Your writing skills pale in comparison to your mother's. Hell, I'm a hydrologist, and I'm a better writer than you'll ever hope to be. I'm guessing that your best bet is to stick with the child-rearing gig. And don't forget to thank your talented mother for making all those millions, because when your kids are grown, and you realize that you have no talent and no marketable skills, and you look at your husband and wonder why you married him? That money might come in real handy for you.
Yup, that'll do it. You have my appreicatoin.
"Though it is true that my mother's generation needed to rebel, to free themselves. Whereas my generation was already free. There was no need for us to fight the power because we were the power."
- To say your generation is free is a lie. Maybe certain privileged first world women are free, but to suggest that there is no need to fight is an insult to your mother's generation. Spoiled much? I can only hope that outside this excerpt you consider the other power struggles that still exist, including, but not limited to women's rights.
"We were the advertising dollars that the consumer goods industry fought for."
- Please tell me that this isn't how you measure power.
"We had all the rights we needed and possibly more. We didn't need to fight for birth control. We didn't need to fight for the right to choose. We didn't need to fight for the right to vote. There was no reason for us to feel guilty about having sex before marriage. There was nothing to fight against. We didn't need to burn our bras, so we burnt our CDs."

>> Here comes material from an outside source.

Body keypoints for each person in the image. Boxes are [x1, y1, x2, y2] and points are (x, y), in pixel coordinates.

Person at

- Hi, still fighting for the right to choose! Oh, and about that whole birth control thing ... yeah, that's under attack again too. These problems, these fights, never really went away. Instead, people like you decided the fight was over and now we're paying the price.
"And perhaps that's why I'm neither a lover nor a fighter."

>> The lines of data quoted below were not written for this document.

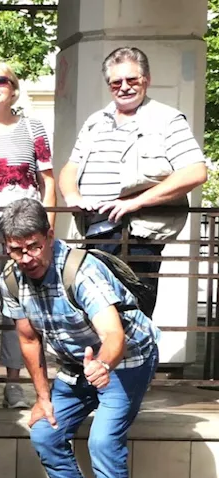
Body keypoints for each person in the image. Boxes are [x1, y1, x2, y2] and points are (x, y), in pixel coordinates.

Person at [0, 198, 160, 478]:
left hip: (125, 358)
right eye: (16, 249)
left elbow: (113, 334)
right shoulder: (11, 277)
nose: (26, 258)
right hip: (76, 365)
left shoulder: (81, 271)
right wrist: (41, 397)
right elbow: (28, 339)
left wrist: (103, 366)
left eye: (34, 246)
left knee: (104, 443)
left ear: (49, 236)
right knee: (45, 433)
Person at [58, 46, 207, 317]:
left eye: (132, 80)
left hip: (137, 235)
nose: (124, 87)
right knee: (96, 311)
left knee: (133, 313)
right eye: (116, 82)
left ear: (146, 80)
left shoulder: (166, 119)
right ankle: (102, 361)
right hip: (95, 234)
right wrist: (72, 197)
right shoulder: (95, 122)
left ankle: (134, 359)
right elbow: (70, 168)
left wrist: (136, 203)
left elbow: (195, 171)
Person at [0, 61, 55, 410]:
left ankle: (16, 385)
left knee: (21, 304)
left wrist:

- Because of the women (and some men) of your mother's generation, you had those aforementioned rights. I don't care if you're happily married or happily in an open relationship. What scares me is to see you so undervalue their efforts and contributions to human rights issues by burying your head in the sand and pretending that all women of all means everywhere have the same rights as you. As others have said, you are treating women's rights like some sort of joke. It is because of this complacency that we as a country (and globally) are sliding backwards on issues of women's/human rights.